While the court’s ruling is not legally binding outside Texas, this case may inspire other companies to bypass the no-action process and file their own lawsuits. Chevedden has been a magnet for omission requests in recent years, in part because he and his network of retail investors typically file more than a hundred proposals each season on popular governance topics like declassification and the repeal of supermajority voting rules. This year, more than a dozen companies have raised a variety of eligibility challenges against Chevedden network proposals, but few have obained no-action relief from the SEC.

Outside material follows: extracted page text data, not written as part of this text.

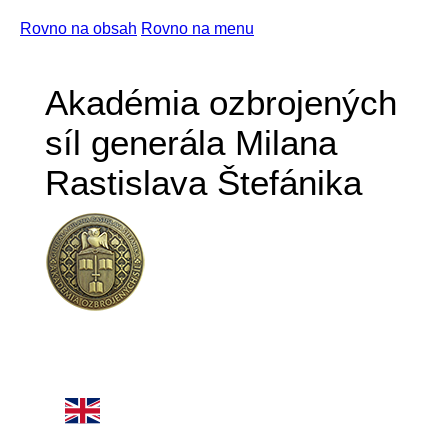
Rovno na obsah
Rovno na menu
Akadémia ozbrojených
síl generála Milana
Rastislava Štefánika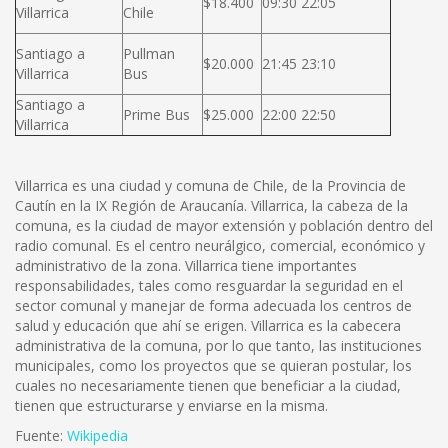
$18.400
09:30 22:05
Villarrica
Chile
Santiago a
Pullman
$20.000
21:45 23:10
Villarrica
Bus
Santiago a
Prime Bus
$25.000
22:00 22:50
Villarrica
Villarrica es una ciudad y comuna de Chile, de la Provincia de
Cautín en la IX Región de Araucanía. Villarrica, la cabeza de la
comuna, es la ciudad de mayor extensión y población dentro del
radio comunal. Es el centro neurálgico, comercial, económico y
administrativo de la zona. Villarrica tiene importantes
responsabilidades, tales como resguardar la seguridad en el
sector comunal y manejar de forma adecuada los centros de
salud y educación que ahí se erigen. Villarrica es la cabecera
administrativa de la comuna, por lo que tanto, las instituciones
municipales, como los proyectos que se quieran postular, los
cuales no necesariamente tienen que beneficiar a la ciudad,
tienen que estructurarse y enviarse en la misma.
Fuente:
Wikipedia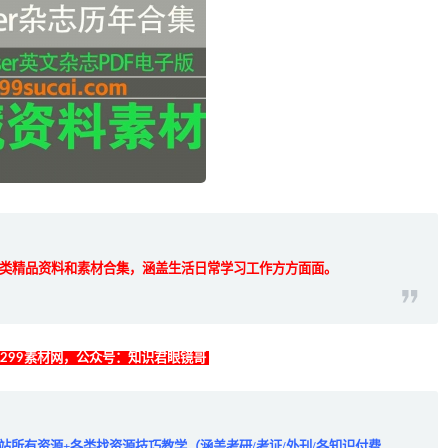
类精品资料和素材合集，涵盖生活日常学习工作方方面面。
找299素材网，公众号：知识君眼镜哥
全站所有资源+各类找资源技巧教学（涵盖考研/考证/外刊/各知识付费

In its lawsuit, KBR argued that Chevedden’s ownership letter from Ram Trust Services (RTS), a Maine-chartered non-depositary trust company, failed to satisfy the requirements of SEC Rule 14a-8(b)(2), which requires investors to provide a statement from a “record” holder, which can be an “introducing broker” or a bank, according to the SEC staff. KBR argued that RTS is not a record holder, because it is an investment adviser and is not a participant in the Depository Trust Co. (DTC), a nationwide clearing agency that holds most of the shares that are owned by U.S. retail investors.
The KBR lawsuit was heard by U.S. District Judge Lee H. Rosenthal, the same judge who ruled for Apache in a relatively narrow decision in March 2010. In the Apache case, Rosenthal said a similar RTS letter was not sufficient to comply with Rule 14a-8(b)(2), but the judge did not address a second ownership letter from Northern Trust because it was submitted too late.
Since the Apache decision, the staff of SEC’s Corporation Finance Division has rejected similar arguments raised by Devon Energy, Prudential Financial, and Union Pacific to omit proposals filed by Chevedden and affiliated investors.
Notwithstanding those staff decisions, Judge Rosenthal concluded that the Apache decision was still good law, in part because of the eligibility requirements the SEC adopted in August for its proxy access rule, Rule 14a-11. In that rule, the SEC said an investor whose broker is not a DTC participant must “obtain and submit a separate written statement from the clearing agency participant through which the securities of the nominating shareholder . . . are held, that (i) identifies the broker or bank for whom the clearing agency participant holds the securities, and (ii) states that the account of such broker or bank has held, as of the date of the written statement . . .”
“The SEC’s comments on Rule 14a-11 show that Apache’s reasoning is still persuasive and provides a basis to conclude that the SEC no-action letters do not undermine Apache,” the judge ruled.
Chevedden argued that KBR did not have legal standing to obtain a declaratory judgment because he had promised not to sue if the company omitted his proposal. However, the judge said his refusal to withdraw his proposal “shows a willingness to continue to litigate the dispute” and “creates an uncertainty that KBR is entitled to have clarified.”
Chevedden said he is considering an appeal.
The SEC staff had planned to address Rule 14a-8(b)(2) in a staff legal bulletin, but the staff was unable to obtain a consensus among senior commission officials on new standards before the 2011 proxy season, SEC observers have said. The KBR case is further evidence of the continued uncertainty faced by shareholder proponents and companies over proof of ownership until the SEC provides more guidance.